═══ Information given ═══
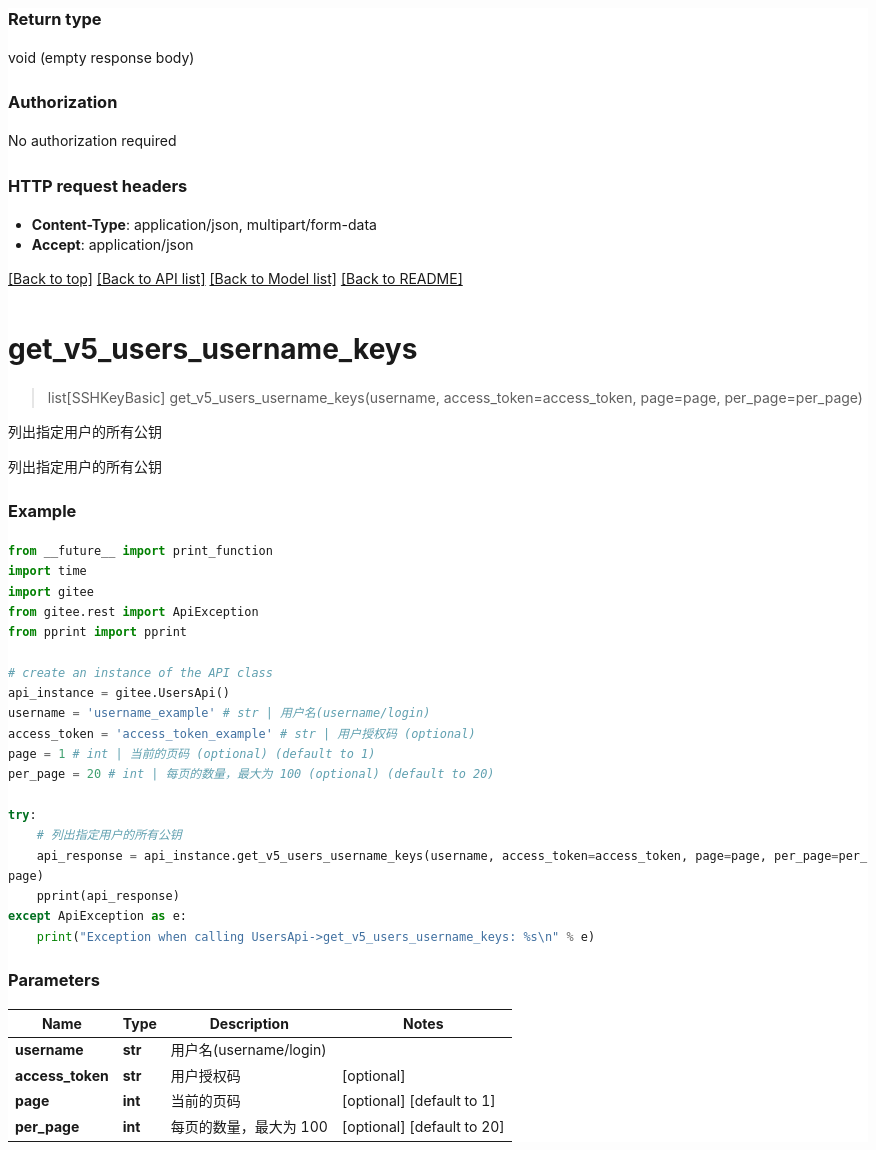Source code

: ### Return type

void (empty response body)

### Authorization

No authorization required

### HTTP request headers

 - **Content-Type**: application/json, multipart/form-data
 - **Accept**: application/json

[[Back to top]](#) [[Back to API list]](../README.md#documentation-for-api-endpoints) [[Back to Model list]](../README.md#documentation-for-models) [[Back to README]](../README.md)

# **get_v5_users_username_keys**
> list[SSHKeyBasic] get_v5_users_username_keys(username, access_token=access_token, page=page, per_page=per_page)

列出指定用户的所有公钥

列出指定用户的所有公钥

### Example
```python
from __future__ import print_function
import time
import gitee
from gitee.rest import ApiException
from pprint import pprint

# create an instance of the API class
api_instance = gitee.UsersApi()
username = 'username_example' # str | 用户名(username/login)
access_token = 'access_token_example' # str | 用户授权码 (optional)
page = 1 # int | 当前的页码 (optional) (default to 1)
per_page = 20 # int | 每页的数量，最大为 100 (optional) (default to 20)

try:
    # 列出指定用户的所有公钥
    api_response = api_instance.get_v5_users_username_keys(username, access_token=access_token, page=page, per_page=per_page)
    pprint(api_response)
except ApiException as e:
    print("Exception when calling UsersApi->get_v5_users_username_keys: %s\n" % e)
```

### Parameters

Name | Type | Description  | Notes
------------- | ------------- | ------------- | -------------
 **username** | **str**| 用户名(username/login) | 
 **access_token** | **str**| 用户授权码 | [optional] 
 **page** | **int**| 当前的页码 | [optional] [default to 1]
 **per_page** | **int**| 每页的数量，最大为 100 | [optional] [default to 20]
═══
═══ Information given ═══
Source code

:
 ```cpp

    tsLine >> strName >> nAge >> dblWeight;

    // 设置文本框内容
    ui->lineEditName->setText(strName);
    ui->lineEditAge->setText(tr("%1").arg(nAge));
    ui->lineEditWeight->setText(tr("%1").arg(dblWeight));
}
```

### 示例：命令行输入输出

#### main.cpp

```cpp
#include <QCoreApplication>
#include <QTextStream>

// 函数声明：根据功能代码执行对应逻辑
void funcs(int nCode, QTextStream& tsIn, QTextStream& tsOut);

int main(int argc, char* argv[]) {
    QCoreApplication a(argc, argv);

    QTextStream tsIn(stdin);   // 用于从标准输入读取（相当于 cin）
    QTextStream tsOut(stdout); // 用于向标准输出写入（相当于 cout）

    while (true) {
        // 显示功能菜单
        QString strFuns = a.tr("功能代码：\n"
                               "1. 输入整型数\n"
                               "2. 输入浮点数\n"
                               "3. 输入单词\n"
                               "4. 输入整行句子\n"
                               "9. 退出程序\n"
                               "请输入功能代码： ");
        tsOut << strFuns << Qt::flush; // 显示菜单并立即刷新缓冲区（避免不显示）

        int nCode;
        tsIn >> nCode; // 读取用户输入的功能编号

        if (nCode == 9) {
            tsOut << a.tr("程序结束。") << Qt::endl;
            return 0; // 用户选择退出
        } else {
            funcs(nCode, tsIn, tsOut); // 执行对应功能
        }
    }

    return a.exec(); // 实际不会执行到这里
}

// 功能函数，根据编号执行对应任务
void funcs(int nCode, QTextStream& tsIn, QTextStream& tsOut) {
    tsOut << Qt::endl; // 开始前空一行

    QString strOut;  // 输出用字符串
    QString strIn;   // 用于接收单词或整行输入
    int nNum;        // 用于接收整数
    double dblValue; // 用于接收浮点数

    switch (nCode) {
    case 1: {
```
═══
═══ Information given ═══
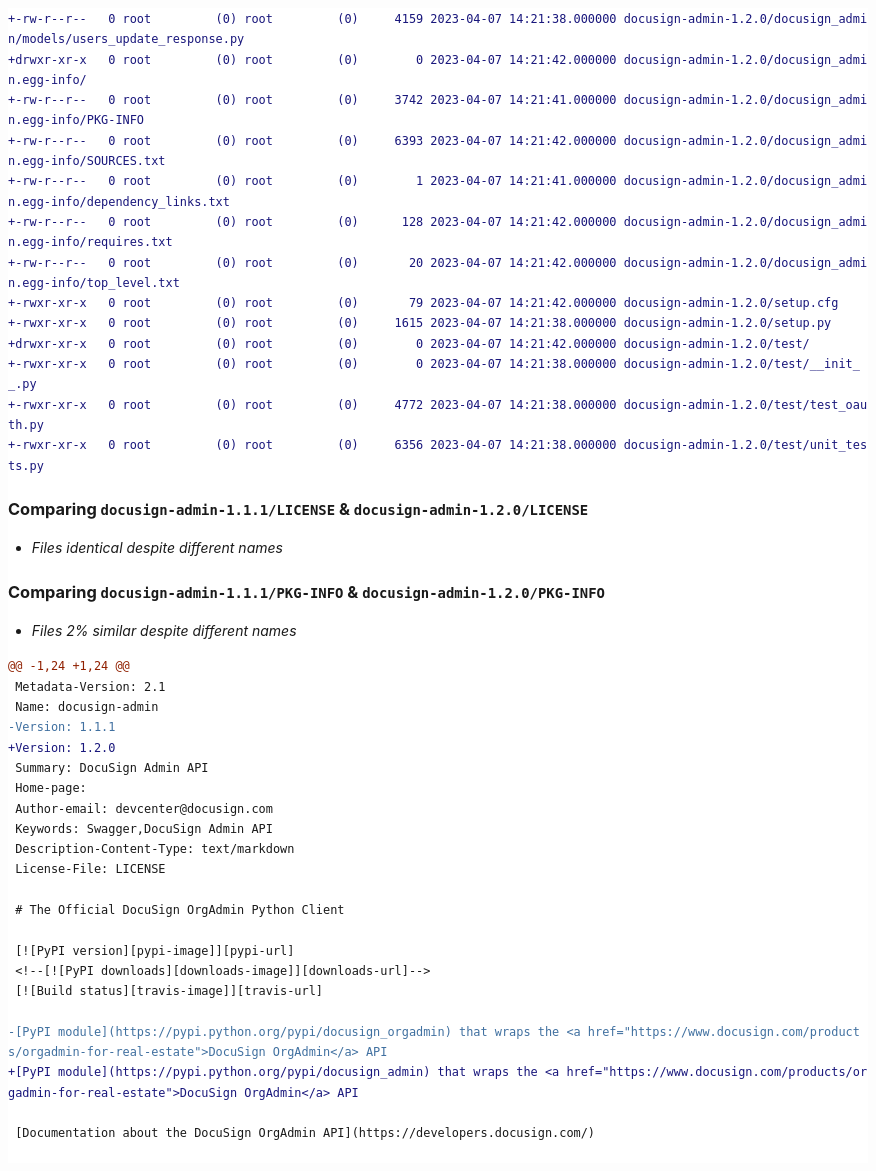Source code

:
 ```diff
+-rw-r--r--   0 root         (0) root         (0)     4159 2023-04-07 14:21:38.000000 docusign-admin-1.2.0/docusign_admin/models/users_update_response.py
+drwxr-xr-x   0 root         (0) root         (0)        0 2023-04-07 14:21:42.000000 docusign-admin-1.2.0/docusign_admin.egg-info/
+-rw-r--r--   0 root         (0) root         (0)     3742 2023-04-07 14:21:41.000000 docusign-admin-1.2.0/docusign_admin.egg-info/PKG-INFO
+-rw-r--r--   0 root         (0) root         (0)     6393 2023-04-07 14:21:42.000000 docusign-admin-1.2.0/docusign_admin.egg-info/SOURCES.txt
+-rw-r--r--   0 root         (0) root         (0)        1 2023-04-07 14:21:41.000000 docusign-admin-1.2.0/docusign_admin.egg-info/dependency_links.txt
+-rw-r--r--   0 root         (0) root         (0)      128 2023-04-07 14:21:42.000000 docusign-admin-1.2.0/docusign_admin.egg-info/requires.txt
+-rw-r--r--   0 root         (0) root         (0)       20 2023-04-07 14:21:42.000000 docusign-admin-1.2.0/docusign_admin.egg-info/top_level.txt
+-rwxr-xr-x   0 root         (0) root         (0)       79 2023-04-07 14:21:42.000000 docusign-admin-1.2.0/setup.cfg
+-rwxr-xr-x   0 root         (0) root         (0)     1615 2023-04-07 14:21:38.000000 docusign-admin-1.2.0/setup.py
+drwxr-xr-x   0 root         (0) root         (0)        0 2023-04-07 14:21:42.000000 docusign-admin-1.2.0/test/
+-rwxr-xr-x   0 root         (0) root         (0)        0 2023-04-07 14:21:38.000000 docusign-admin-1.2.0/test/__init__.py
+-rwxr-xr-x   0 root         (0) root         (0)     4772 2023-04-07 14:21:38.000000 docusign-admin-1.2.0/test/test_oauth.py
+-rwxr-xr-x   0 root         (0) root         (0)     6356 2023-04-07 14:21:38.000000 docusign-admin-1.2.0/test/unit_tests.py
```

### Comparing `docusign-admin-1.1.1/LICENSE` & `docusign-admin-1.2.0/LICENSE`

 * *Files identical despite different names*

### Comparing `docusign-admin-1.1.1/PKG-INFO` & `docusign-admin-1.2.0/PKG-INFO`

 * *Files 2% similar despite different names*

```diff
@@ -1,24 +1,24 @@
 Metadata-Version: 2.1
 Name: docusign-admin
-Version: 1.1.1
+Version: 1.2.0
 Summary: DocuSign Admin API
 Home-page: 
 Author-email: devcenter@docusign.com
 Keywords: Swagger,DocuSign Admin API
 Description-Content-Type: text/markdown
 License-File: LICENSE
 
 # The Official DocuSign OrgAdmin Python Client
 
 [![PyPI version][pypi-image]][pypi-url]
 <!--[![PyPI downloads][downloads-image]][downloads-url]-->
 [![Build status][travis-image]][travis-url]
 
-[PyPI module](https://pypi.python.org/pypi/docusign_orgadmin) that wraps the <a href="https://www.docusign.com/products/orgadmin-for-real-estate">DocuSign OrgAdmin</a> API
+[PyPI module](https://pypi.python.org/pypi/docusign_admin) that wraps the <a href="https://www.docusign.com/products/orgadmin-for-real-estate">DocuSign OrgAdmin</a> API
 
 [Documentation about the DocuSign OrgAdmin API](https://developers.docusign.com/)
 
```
═══
» **Exercise**
Pull out all lines of the data with the string "products".

» **Answer section**
-[PyPI module](https://pypi.python.org/pypi/docusign_orgadmin) that wraps the <a href="https://www.docusign.com/products/orgadmin-for-real-estate">DocuSign OrgAdmin</a> API
+[PyPI module](https://pypi.python.org/pypi/docusign_admin) that wraps the <a href="https://www.docusign.com/products/orgadmin-for-real-estate">DocuSign OrgAdmin</a> API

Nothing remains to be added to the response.